A simple way to use parallelism is to cut the input into equal sized chunks by the number of threads, and then join at the end.
To chunk:
fn chunks_for_threads(bytes: &[u8], threads: usize) -> Vec<(usize, usize)> {
let len = bytes.len();
let threads = threads.min(len);
let mut chunks = Vec::with_capacity(threads);
let mut start = 0;
for index in 0..threads {
if start >= len { break; }
let end = if index + 1 == threads {
len
} else {
align_end_to_line(bytes, len * (index + 1) / threads)
};
if start < end { chunks.push((start, end)); }
start = end;
}
chunks
}
fn align_end_to_line(bytes: &[u8], pos: usize) -> usize {
memchr(b'\n', &bytes[pos..]).map_or(bytes.len(), |offset| pos + offset + 1)
}To run in parallel:
pub fn run_parallel_borrowed_mmap(input_path: &str, output_path: Option<&str>, threads: usize) -> io::Result<()> {
let file = File::open(input_path)?;
let mmap = unsafe { MmapOptions::new().map(&file)? };
let chunks = chunks_for_threads(&mmap, threads.max(1));
let local_tables = thread::scope(|scope| {
let handles: Vec<_> = chunks.iter().map(|&(start, end)| {
let bytes = &mmap[start..end];
scope.spawn(move || {
let mut table = FlatTable::new();
process_bytes(bytes, &mut table);
table
})
}).collect();
handles.into_iter()
.map(|h| h.join().expect("worker thread panicked"))
.collect::<Vec<_>>()
});
let mut table = FlatTable::new();
for local in local_tables {
table.merge_from(&local);
}
// sort and write
}To merge:
fn merge_from(&mut self, other: &FlatTable<'a>) {
for &slot in other.slots.iter() {
if slot.key.is_empty() { continue; }
let mut idx = table_index(slot.fingerprint, slot.key.len());
loop {
let target = &mut self.slots[idx];
if target.key.is_empty() {
*target = slot;
break;
}
if target.fingerprint == slot.fingerprint && target.key == slot.key {
target.stats.sum += slot.stats.sum;
target.stats.count += slot.stats.count;
target.stats.min = target.stats.min.min(slot.stats.min);
target.stats.max = target.stats.max.max(slot.stats.max);
break;
}
idx = (idx + 1) & TABLE_MASK;
}
}
}With that, we get a runtime of about 21ms.
Conclusion
In the end, we started out with about a 220ms runtime and got it down all the way to 21ms, about a 10x improvement.

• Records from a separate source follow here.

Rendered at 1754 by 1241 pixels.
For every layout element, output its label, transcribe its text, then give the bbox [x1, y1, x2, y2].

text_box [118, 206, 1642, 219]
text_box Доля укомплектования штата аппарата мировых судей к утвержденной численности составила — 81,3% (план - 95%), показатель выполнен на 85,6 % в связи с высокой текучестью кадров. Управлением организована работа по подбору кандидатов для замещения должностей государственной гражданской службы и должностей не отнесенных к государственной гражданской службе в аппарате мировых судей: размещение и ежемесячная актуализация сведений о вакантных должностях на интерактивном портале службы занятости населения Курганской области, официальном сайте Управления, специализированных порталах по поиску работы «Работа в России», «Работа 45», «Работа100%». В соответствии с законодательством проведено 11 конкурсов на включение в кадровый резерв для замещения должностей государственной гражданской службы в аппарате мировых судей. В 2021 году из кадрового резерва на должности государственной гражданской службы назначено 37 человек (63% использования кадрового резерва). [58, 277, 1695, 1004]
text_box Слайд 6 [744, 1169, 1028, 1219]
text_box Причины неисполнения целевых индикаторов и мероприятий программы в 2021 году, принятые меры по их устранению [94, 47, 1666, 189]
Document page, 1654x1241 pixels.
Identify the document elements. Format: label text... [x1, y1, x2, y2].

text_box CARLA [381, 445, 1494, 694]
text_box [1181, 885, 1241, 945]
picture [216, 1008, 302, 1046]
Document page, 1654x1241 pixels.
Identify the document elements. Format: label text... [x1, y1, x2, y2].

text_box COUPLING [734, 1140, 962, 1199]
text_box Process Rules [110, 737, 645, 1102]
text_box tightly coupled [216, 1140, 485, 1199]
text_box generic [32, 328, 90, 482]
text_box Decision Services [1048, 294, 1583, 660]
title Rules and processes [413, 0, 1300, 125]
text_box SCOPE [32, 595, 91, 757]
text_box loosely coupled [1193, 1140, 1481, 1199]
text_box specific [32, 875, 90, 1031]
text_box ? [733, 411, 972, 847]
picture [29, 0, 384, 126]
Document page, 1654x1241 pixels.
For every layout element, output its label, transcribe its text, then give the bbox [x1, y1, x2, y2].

The first improvement of just using a hashmap did most of the work, down to 110ms, and each respective improvement took more and more work to do for less and less gain.
Cargo flamegraph made it easy to find hotspots, but it doesn’t tell you how to improve your solution – that requires hard thought, but it’s useful to figure out where there’s room to improve.